• [Directions]:
Each line in the records below that has the word "Table" should be copied.

• [Dataset entries]:
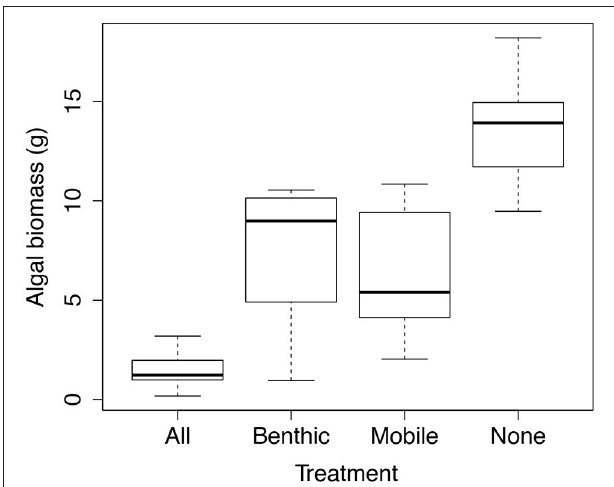
FIGURE 6 | Herbivore effects on algal biomass, plotted as final wet mass at the conclusion of the 10 week field experiment. Treatment labels indicate which herbivores were able to access the plots. “Benthic” = urchins (and potentially other benthic grazers) and “Mobile” = fishes, iguanas, and turtles. n = 10.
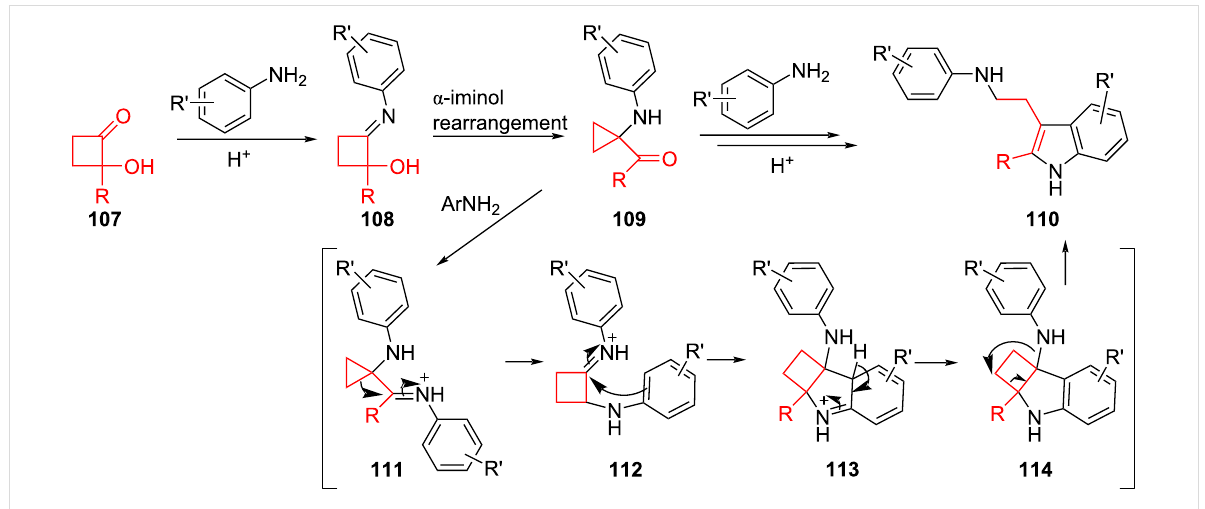
Figure 20: Synthesis of tryptamines 110 via a ring-contracting α‑ iminol rearrangement. A mechanism for the final step has been proposed to occur through cyclobutyl intermediates 112 and 114 (some steps have been added/modified from the original source).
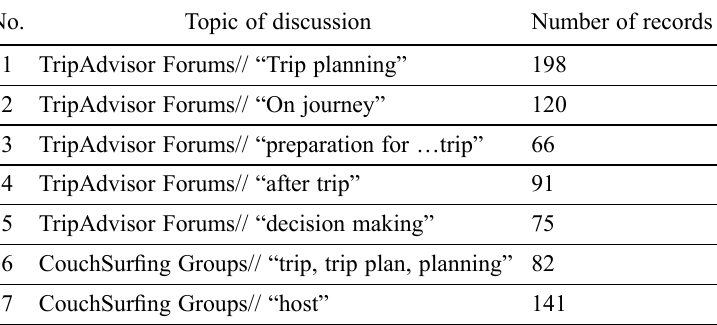
Table 2. Selected online forums and discussions for netnographic research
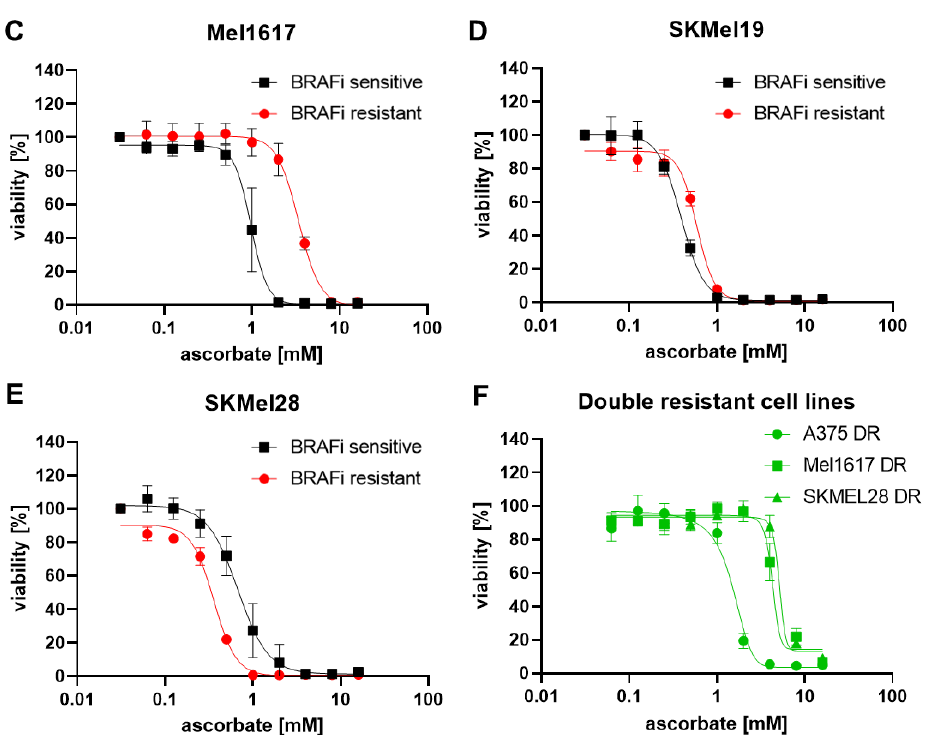
Figure 2. Growth inhibitory effects of ascorbate on melanoma cells.: ( A – E ) 451Lu ( A ), A375 ( B ), Mel1617 ( C ), SKMel19 ( D ), SKMel28 ( E ) and double-resistant/DR ( F ) melanoma cell lines were treated with different concentrations of ascorbate. The viability of treated cells was measured by the MUH assay and compared to the untreated control. The BRAFi sensitive cell lines are shown in black and the BRAFi resistant cell lines are shown in red. Shown are the mean values with standard deviations of three independent experiments, each measured in hexaplicates and normalized to the untreated control.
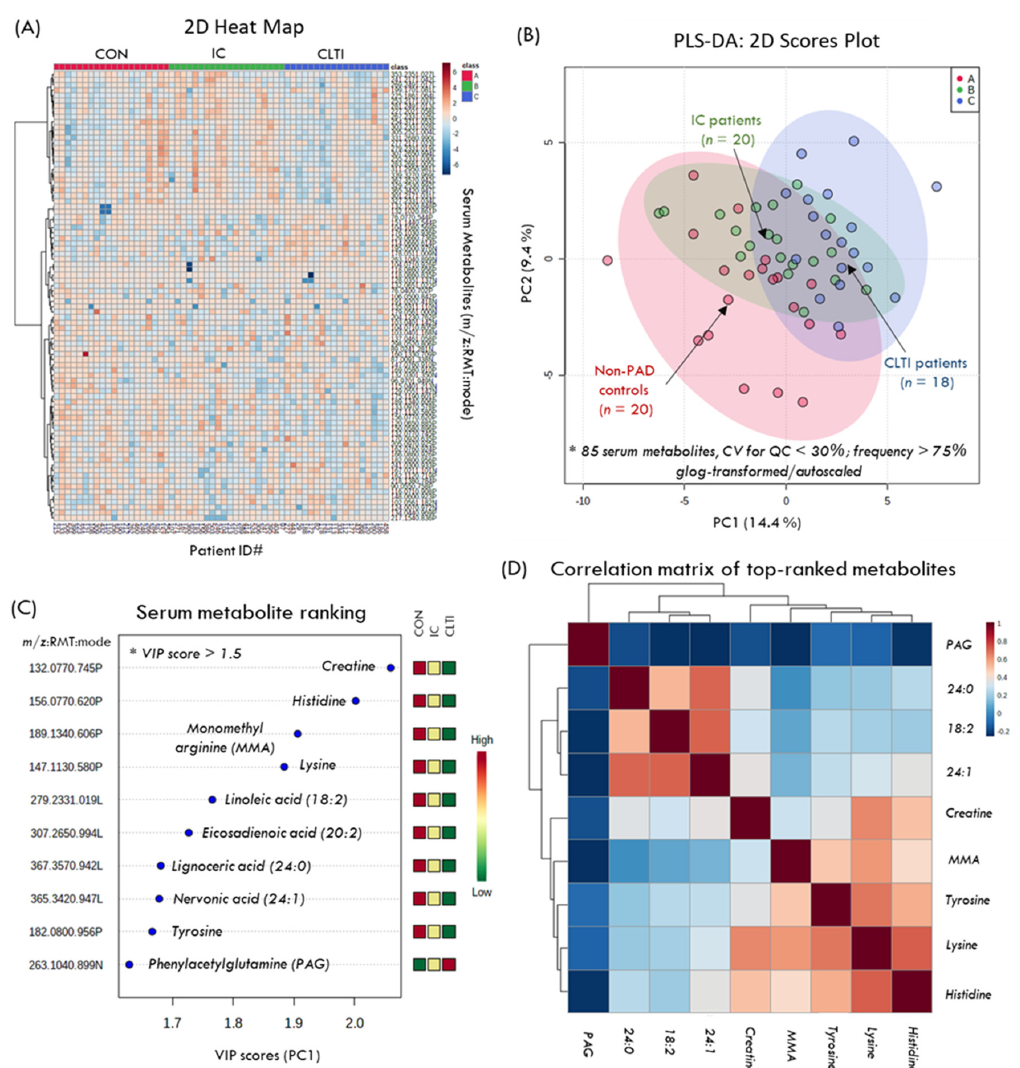
Figure 3. ( A ) Two-dimensional heat map of the serum metabolome of PAD patient sub-groups (IC, CLTI) and non-PAD controls (CON) that summarizes the overall data structure of this study. ( B ) Two-dimensional scores plot using a partial least-square discriminant analysis (PLS-DA) model to di ff erentiate the metabolic phenotype of late-stage CLTI ( n = 18) from early onset IC ( n = 20) cases as compared to age and sex-matched CON ( n = 20) based on 85 serum metabolites / lipids. ( C ) Ten top-ranked serum metabolites that di ff erentiate PAD patients and non-PAD controls based on a variable importance in projection (VIP scores > 1.5). ( D ) Correlation matrix depicts two main clusters of circulating metabolites associated with PAD, including circulating amino acids / amines strongly correlated ( r ~0.70) to lysine (histidine, tyrosine, MMA: monomethylarginine, and creatine), as well as long-chain fatty acids (18:2, 20:2, 24:0, 24:1) unlike serum phenylacetylglutamine (PAG).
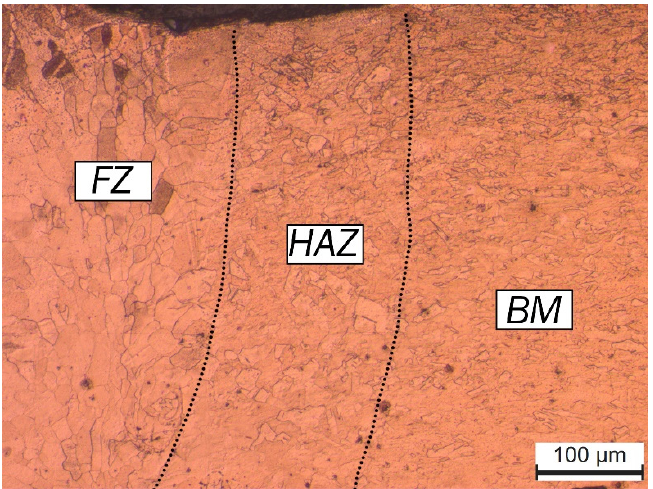
Figure 11. Optical micrograph of the weld region in top sheet of copper-to-copper joint made with an oscillation amplitude of 0.2 mm and an oscillation frequency of 100 Hz showing FZ, HAZ, and BM.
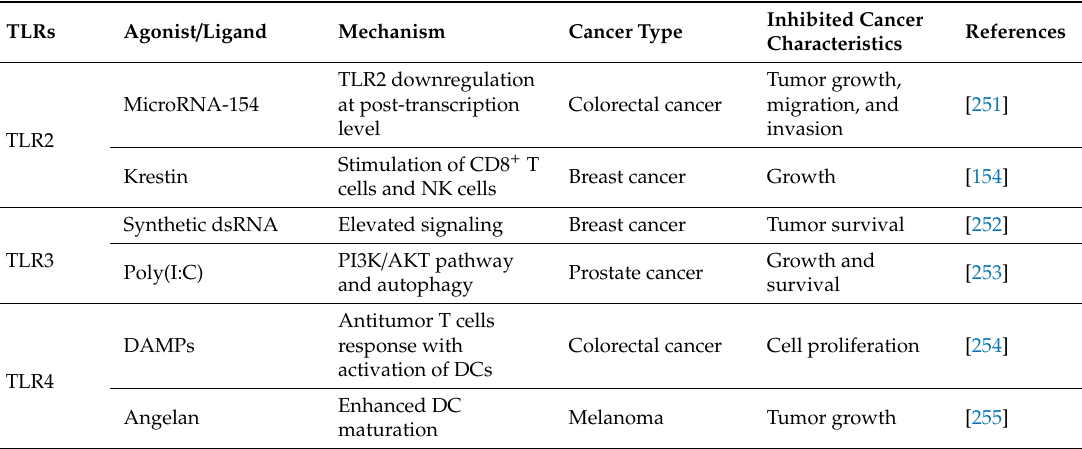
Table 2. TLRs with an antitumor e ff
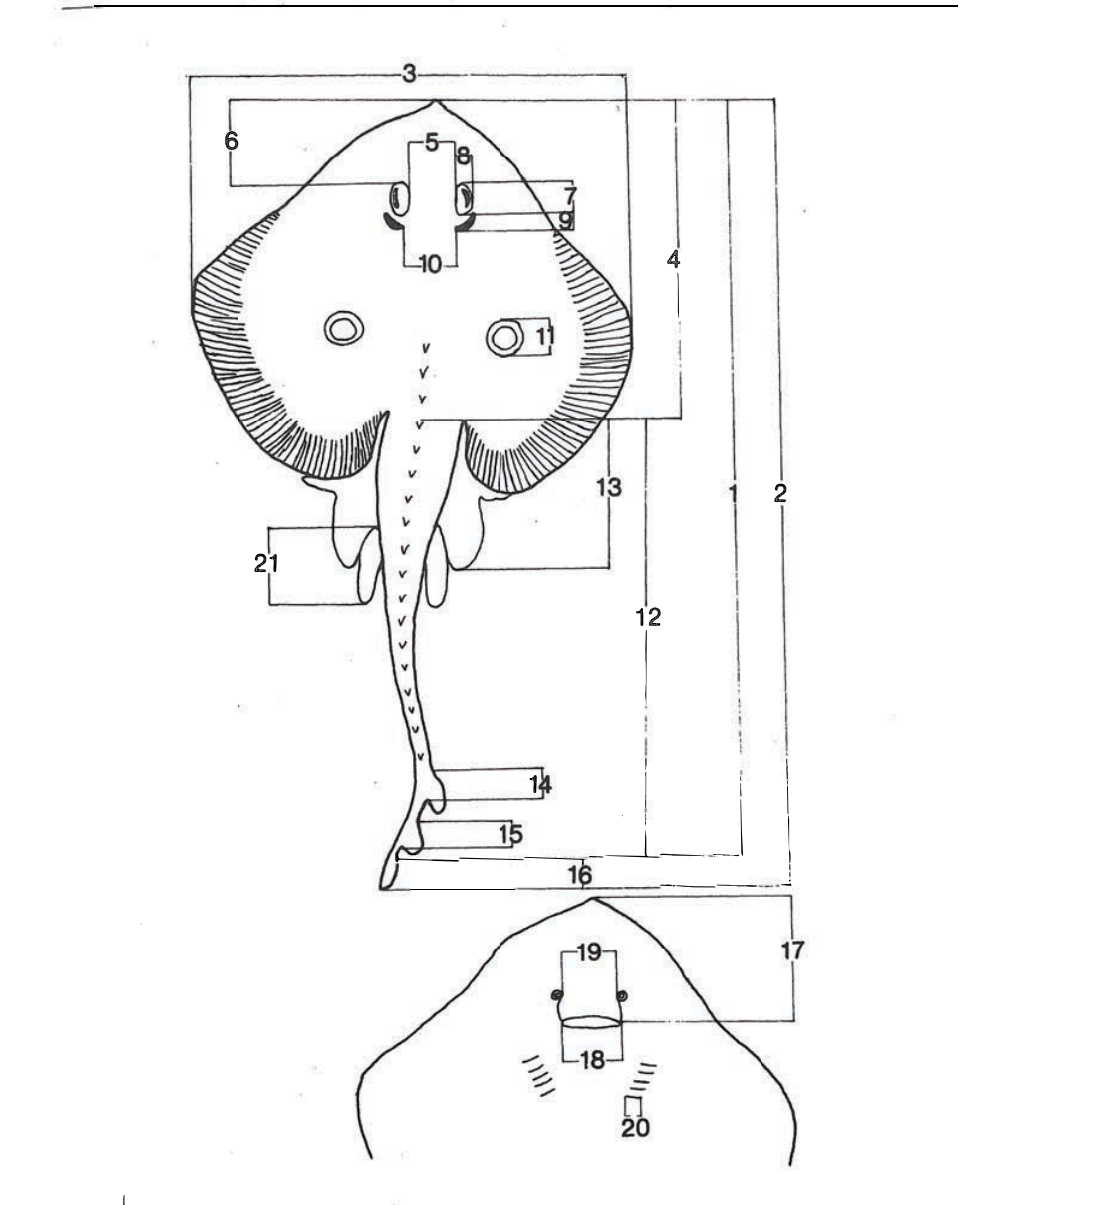
Fig. 1. Diagram of measurements of metric characters. 1 - body length (I.e.}; 2 - total length (l.t.); 3 -disc width; 4 -disc length; 5 -inter-ocular distance; 6 -snout length; 7 '--,- longitu­ dinal eye diameter; 8 ---' transverse eye diameter; 9 -spiracle length; 10 - distance between spri­ racles; 11 - vertical spot diameter; 12 - tail length; 13 -ventral (V) fin length; 14 - anterior dor­ sal fin (D 1) base length; 15 - posterior dorsal fin (D2) base length; 16 -caudal fin (C) length; 17 -rostrum length; 18 -mouth width; 19 -distance between nostrils; 20 - length of largest gill slit; 21 -clasper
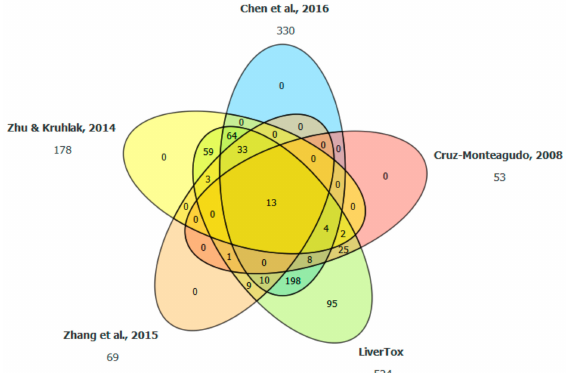
Figure 1. Venn diagram of selected compounds. Compounds in our dataset that we classified either as DILI-positive or DILI-negative were extracted from di ff erent literature sources. Only LiverTox contained compounds that were not present in any of the other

• [Answer box]:
Table 2. Selected online forums and discussions for netnographic research
Table 2. TLRs with an antitumor e ff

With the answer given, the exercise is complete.